EXCERPTED PASSAGE:

****

In almost every sense, this is the worst case scenario for terrorism. This is what people imagine when they think of the destructive potential of terrorism.

Yet what's as remarkable as Aum's potential for mayhem is how little of it, on balance, they actually caused. Don't misunderstand me: Aum's crimes were horrific, not merely the terrible subway gassing but their long history of murder, intimidation, extortion, fraud, and exploitation. What they did was unforgivable, and the human cost, devastating. But at no point did Aum Shinrikyo represent an existential threat to Japan or its people. The death toll of Aum was several dozen; again, a terrible human cost, but not an existential threat. At no time was the territorial integrity of Japan threatened. At no time was the operational integrity of the Japanese government threatened. At no time was the day-to-day operation of the Japanese economy meaningfully threatened. The threat to the average Japanese citizen was effectively nil. 

Just as important was what the Japanese government and people did not do. They didn't panic. They didn't make sweeping changes to their way of life. They didn't implement a vast system of domestic surveillance. They didn't suspend basic civil rights. They didn't begin to capture, torture, and kill without due process. They didn't, in other words, allow themselves to be terrorized. Instead, they addressed the threat. They investigated and arrested the cult's leadership. They tried them in civilian courts and earned convictions through due process. They buried their dead. They mourned. And they moved on. In every sense, it was a rational, adult, mature response to a terrible terrorist act, one that remained largely in keeping with liberal democratic ideals.

****

DIRECTIONS:
(a) In the passage on Aum Shinrikyo, set down the part that begins at the words "In almost every" and stops after "potential of terrorism.".
(b) Answer these questions from the passage on Aum Shinrikyo:
(i) What does the passage give as the death toll of Aum?
(ii) In what kind of courts were the cult's leaders tried?
(iii) How does the passage describe the threat to the average Japanese citizen?
(c) List the crimes the passage on Aum Shinrikyo names as part of the cult's long history.
The lines that come next are taken from a separate source.

ENTRIES SHOWN:
****

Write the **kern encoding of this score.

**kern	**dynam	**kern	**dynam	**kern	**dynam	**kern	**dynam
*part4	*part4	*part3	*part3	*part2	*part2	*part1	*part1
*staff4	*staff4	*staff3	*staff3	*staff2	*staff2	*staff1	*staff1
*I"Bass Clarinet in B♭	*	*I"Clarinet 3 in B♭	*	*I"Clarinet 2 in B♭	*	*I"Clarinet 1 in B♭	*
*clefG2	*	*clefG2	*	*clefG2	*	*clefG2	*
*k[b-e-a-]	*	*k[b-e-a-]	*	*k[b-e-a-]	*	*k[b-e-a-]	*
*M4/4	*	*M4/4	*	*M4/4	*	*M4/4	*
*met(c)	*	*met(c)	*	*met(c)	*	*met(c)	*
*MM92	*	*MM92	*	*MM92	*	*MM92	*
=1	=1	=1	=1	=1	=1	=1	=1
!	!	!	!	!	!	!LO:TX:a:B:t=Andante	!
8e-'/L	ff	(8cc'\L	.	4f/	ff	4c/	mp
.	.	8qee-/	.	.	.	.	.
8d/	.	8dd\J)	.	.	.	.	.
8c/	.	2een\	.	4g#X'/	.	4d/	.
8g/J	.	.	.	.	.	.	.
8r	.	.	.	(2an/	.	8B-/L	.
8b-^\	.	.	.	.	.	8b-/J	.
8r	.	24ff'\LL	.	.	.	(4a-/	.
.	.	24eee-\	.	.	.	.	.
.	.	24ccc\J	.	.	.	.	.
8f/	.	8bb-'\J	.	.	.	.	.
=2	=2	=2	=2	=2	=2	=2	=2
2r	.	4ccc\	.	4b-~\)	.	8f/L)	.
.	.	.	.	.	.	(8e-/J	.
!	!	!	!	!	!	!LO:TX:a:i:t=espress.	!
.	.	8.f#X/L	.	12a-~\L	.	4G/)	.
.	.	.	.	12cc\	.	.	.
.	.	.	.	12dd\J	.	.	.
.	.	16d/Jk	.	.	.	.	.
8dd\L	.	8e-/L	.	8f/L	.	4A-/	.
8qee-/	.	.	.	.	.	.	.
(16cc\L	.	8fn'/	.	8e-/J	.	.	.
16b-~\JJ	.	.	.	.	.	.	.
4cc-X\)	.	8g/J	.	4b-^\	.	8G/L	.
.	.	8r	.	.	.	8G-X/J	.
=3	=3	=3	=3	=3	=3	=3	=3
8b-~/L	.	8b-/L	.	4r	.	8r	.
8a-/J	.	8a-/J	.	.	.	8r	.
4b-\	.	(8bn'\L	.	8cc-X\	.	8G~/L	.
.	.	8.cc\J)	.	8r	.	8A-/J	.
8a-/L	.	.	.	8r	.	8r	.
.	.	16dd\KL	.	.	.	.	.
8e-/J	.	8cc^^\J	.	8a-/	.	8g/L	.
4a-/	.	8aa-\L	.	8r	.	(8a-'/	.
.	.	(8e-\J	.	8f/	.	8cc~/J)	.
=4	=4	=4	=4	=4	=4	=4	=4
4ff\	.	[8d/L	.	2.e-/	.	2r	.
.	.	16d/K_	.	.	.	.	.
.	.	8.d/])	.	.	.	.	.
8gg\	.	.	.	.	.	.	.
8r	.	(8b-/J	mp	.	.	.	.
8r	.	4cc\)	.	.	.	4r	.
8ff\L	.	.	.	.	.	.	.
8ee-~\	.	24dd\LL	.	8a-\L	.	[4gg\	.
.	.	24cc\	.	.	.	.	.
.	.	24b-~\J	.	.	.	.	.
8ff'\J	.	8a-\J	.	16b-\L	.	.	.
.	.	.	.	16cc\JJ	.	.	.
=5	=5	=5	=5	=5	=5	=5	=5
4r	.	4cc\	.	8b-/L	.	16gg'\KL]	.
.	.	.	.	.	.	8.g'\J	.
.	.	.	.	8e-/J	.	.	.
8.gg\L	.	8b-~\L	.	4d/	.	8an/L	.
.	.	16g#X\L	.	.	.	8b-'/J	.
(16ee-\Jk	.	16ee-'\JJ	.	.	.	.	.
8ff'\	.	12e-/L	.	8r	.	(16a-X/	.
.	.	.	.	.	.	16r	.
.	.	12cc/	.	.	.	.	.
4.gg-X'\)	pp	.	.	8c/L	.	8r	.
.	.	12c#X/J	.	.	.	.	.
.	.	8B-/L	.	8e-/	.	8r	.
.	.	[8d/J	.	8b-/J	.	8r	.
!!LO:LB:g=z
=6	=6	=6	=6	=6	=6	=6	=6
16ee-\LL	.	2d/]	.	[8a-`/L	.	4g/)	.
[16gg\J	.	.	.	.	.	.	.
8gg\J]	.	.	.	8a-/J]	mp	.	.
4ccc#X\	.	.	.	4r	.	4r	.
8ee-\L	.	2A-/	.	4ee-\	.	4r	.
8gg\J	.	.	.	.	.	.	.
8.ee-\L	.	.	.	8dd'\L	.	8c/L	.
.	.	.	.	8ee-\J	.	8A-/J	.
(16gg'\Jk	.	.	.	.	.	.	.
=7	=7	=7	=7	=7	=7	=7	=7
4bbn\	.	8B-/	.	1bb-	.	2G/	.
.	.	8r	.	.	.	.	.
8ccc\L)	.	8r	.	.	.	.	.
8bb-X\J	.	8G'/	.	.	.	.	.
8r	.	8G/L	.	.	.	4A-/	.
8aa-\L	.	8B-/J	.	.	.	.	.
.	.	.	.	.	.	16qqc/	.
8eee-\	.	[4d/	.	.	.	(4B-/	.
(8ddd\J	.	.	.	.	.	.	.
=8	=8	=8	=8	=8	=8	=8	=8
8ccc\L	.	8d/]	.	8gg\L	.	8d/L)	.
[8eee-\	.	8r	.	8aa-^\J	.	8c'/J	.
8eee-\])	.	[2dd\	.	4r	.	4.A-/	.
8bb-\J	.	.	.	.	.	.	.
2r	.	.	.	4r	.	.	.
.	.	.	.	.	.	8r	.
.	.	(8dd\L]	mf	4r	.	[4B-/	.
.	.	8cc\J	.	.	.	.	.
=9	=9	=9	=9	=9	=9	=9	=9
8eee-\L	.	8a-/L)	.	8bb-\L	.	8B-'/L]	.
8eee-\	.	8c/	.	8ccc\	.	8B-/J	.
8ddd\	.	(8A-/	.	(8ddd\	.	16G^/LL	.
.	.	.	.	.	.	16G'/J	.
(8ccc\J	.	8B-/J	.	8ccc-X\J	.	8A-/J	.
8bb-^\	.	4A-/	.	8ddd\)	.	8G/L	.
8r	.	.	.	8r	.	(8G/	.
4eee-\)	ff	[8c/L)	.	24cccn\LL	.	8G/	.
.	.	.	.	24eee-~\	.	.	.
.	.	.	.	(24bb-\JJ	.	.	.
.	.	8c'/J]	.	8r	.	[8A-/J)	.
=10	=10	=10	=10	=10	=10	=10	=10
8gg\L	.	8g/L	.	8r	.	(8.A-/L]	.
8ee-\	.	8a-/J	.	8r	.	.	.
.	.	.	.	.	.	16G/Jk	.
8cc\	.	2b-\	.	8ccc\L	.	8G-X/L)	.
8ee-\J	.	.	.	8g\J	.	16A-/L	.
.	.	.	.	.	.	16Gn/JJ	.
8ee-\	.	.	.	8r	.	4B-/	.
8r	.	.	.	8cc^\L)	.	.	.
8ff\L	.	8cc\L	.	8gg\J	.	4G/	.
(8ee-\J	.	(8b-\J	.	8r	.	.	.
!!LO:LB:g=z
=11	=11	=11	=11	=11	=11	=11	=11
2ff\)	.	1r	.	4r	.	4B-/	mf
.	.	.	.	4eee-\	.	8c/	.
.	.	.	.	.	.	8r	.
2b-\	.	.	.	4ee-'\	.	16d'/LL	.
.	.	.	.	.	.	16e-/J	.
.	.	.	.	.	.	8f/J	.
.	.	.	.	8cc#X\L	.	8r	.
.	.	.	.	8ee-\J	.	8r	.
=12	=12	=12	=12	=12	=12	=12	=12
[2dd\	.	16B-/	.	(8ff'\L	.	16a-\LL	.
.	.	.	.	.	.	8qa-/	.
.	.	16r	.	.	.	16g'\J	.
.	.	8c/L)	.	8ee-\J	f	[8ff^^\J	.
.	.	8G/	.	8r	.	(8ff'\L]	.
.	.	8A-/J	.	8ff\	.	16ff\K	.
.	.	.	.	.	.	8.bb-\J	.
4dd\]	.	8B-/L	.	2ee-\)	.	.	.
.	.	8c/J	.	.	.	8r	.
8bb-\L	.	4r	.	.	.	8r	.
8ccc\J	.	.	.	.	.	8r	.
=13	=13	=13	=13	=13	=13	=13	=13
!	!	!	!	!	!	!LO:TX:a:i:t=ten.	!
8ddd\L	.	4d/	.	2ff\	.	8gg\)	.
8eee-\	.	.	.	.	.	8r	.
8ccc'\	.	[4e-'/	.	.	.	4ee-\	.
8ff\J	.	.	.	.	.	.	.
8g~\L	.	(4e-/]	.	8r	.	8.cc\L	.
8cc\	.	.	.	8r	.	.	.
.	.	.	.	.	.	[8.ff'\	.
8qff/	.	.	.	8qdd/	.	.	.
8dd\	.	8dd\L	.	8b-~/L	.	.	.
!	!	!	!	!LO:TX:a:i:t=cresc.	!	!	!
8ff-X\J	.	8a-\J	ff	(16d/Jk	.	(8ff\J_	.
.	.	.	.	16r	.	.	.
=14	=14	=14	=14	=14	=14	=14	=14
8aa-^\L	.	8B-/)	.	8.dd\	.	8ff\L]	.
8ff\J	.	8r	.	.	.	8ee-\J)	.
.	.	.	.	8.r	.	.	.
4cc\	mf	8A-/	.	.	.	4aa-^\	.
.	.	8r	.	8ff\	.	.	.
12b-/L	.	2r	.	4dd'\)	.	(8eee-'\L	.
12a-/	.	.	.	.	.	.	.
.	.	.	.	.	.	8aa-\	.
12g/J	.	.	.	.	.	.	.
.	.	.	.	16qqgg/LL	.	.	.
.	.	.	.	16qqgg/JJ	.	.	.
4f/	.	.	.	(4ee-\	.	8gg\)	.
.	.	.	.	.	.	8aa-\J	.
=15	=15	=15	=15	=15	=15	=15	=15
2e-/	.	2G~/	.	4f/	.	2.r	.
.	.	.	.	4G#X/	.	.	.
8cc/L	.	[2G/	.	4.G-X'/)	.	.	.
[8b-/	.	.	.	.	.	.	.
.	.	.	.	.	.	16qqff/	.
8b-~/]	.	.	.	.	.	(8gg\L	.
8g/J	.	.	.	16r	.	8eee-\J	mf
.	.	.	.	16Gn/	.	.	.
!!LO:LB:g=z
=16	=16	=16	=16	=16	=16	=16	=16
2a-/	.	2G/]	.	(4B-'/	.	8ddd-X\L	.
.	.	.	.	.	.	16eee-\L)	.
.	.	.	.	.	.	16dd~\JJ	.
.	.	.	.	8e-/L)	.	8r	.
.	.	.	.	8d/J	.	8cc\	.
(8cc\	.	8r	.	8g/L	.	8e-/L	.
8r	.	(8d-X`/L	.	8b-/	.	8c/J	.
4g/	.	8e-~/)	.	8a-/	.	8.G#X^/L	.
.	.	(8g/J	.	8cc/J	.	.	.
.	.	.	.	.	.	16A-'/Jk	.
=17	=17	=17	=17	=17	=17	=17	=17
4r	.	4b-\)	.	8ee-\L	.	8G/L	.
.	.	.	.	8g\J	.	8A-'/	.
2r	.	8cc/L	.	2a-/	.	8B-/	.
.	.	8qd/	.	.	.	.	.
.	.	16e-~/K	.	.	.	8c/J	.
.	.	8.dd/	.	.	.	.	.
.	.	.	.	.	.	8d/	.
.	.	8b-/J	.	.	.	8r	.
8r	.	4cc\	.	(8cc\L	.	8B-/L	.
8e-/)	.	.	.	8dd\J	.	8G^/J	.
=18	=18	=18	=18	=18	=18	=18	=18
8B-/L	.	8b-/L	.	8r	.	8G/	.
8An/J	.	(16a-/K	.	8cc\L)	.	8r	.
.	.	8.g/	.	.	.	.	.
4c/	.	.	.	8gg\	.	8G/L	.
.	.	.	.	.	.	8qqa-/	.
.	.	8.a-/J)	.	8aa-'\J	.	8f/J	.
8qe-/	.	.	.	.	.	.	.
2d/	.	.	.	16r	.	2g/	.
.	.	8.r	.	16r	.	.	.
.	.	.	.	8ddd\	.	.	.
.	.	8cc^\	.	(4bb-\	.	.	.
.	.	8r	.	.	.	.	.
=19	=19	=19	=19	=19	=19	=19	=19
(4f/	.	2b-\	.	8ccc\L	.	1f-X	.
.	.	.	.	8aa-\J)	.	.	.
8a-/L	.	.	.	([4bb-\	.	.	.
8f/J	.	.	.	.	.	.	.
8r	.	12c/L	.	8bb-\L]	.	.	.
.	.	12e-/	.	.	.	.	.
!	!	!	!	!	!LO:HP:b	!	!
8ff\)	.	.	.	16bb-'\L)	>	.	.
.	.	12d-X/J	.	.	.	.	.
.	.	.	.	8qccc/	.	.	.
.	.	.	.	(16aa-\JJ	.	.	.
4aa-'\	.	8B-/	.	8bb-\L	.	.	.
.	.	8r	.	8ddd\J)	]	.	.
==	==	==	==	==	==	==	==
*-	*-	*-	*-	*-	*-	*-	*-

****

PER-TASK ANSWERS:
(a)
In almost every sense, this is the worst case scenario for terrorism. This is what people imagine when they think of the destructive potential of terrorism.

(b)
(i) Several dozen.
(ii) Civilian courts.
(iii) Effectively nil.

(c)
murder
intimidation
extortion
fraud
exploitation